Your instructions =
Your job with the data below: print everything from the line that holds "to Datadog |" down to the line that holds "#### Scaling Rules", ends included, exactly, and nothing else.

Provided entries =
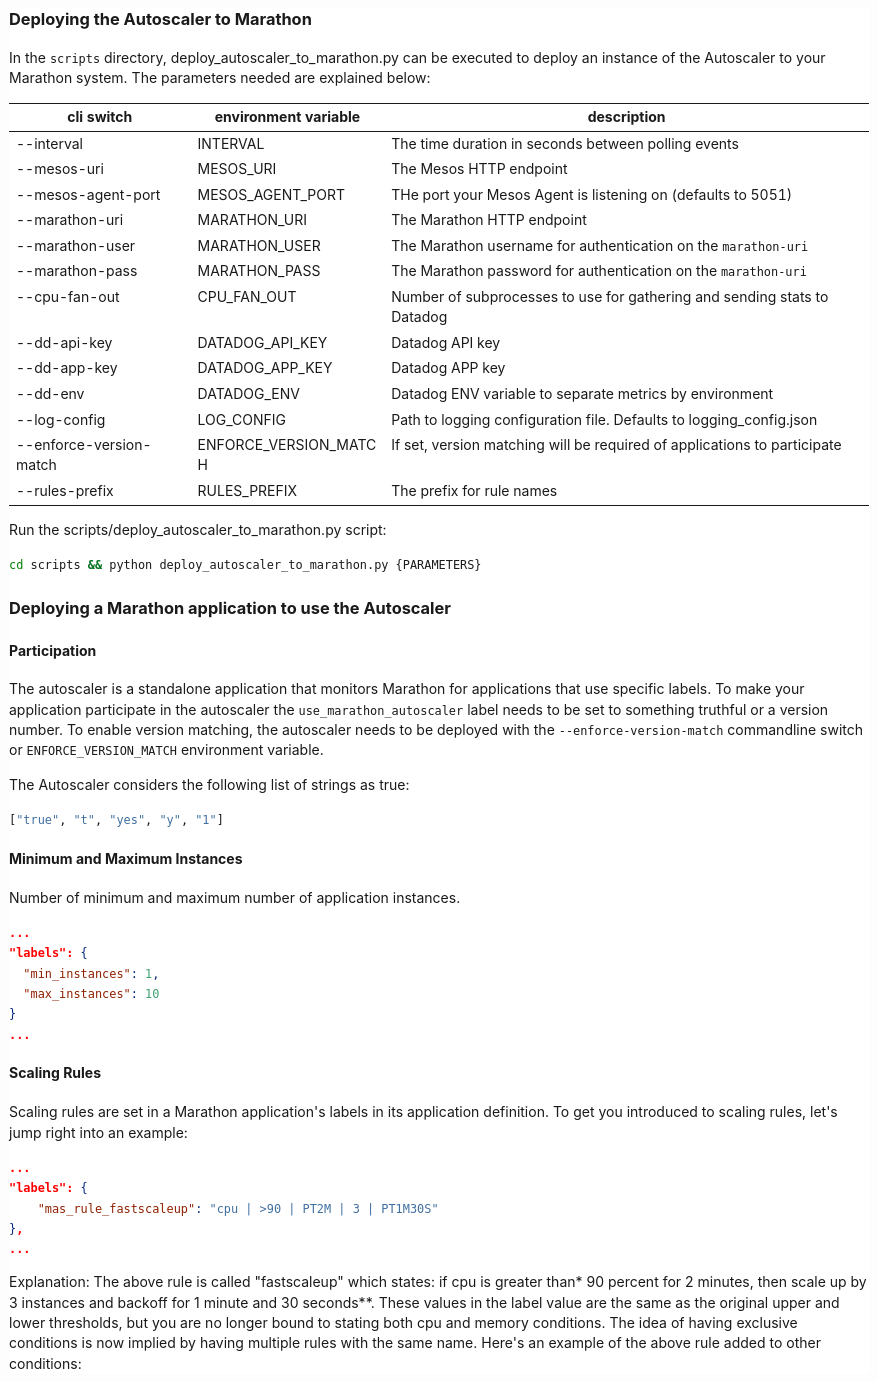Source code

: ### Deploying the Autoscaler to Marathon

In the `scripts` directory, deploy_autoscaler_to_marathon.py can be executed to deploy an 
instance of the Autoscaler to your Marathon system. The parameters needed are explained below:


| cli switch | environment variable | description |
|------------|----------------------|-------------|
| --interval | INTERVAL | The time duration in seconds between polling events |
| --mesos-uri | MESOS_URI | The Mesos HTTP endpoint |
| --mesos-agent-port | MESOS_AGENT_PORT | THe port your Mesos Agent is listening on (defaults to 5051) |
| --marathon-uri | MARATHON_URI | The Marathon HTTP endpoint |
| --marathon-user | MARATHON_USER | The Marathon username for authentication on the `marathon-uri` | 
| --marathon-pass | MARATHON_PASS | The Marathon password for authentication on the `marathon-uri` |
| --cpu-fan-out | CPU_FAN_OUT | Number of subprocesses to use for gathering and sending stats to Datadog |
| --dd-api-key | DATADOG_API_KEY | Datadog API key |
| --dd-app-key | DATADOG_APP_KEY | Datadog APP key |
| --dd-env | DATADOG_ENV | Datadog ENV variable to separate metrics by environment |
| --log-config | LOG_CONFIG | Path to logging configuration file. Defaults to logging_config.json |
| --enforce-version-match | ENFORCE_VERSION_MATCH | If set, version matching will be required of applications to participate |
| --rules-prefix | RULES_PREFIX | The prefix for rule names |

Run the scripts/deploy_autoscaler_to_marathon.py script:
```bash
cd scripts && python deploy_autoscaler_to_marathon.py {PARAMETERS}
```


### Deploying a Marathon application to use the Autoscaler 

#### Participation

The autoscaler is a standalone application that monitors Marathon for applications that use specific labels.  To make your application participate in the autoscaler the `use_marathon_autoscaler` label needs to be set to something truthful or a version number. To enable version matching, the autoscaler needs to be deployed with the `--enforce-version-match` commandline switch or `ENFORCE_VERSION_MATCH` environment variable.

The Autoscaler considers the following list of strings as true:

```python
["true", "t", "yes", "y", "1"]
```

#### Minimum and Maximum Instances

Number of minimum and maximum number of application instances.

```json
...
"labels": {
  "min_instances": 1,
  "max_instances": 10
}
...
```

#### Scaling Rules 

Scaling rules are set in a Marathon application's labels in its application definition. To get you introduced to scaling rules, let's jump right into an example:
```json
...
"labels": {
	"mas_rule_fastscaleup": "cpu | >90 | PT2M | 3 | PT1M30S"
},
...
```
Explanation: The above rule is called "fastscaleup" which states: if cpu is greater than\* 90 percent for 2 minutes, then scale up by 3 instances and backoff for 1 minute and 30 seconds\*\*. These values in the label value are the same as the original upper and lower thresholds, but you are no longer bound to stating both cpu and memory conditions.  The idea of having exclusive conditions is now implied by having multiple rules with the same name. Here's an example of the above rule added to other conditions:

Solution below =
| --cpu-fan-out | CPU_FAN_OUT | Number of subprocesses to use for gathering and sending stats to Datadog |
| --dd-api-key | DATADOG_API_KEY | Datadog API key |
| --dd-app-key | DATADOG_APP_KEY | Datadog APP key |
| --dd-env | DATADOG_ENV | Datadog ENV variable to separate metrics by environment |
| --log-config | LOG_CONFIG | Path to logging configuration file. Defaults to logging_config.json |
| --enforce-version-match | ENFORCE_VERSION_MATCH | If set, version matching will be required of applications to participate |
| --rules-prefix | RULES_PREFIX | The prefix for rule names |

Run the scripts/deploy_autoscaler_to_marathon.py script:
```bash
cd scripts && python deploy_autoscaler_to_marathon.py {PARAMETERS}
```


### Deploying a Marathon application to use the Autoscaler 

#### Participation

The autoscaler is a standalone application that monitors Marathon for applications that use specific labels.  To make your application participate in the autoscaler the `use_marathon_autoscaler` label needs to be set to something truthful or a version number. To enable version matching, the autoscaler needs to be deployed with the `--enforce-version-match` commandline switch or `ENFORCE_VERSION_MATCH` environment variable.

The Autoscaler considers the following list of strings as true:

```python
["true", "t", "yes", "y", "1"]
```

#### Minimum and Maximum Instances

Number of minimum and maximum number of application instances.

```json
...
"labels": {
  "min_instances": 1,
  "max_instances": 10
}
...
```

#### Scaling Rules 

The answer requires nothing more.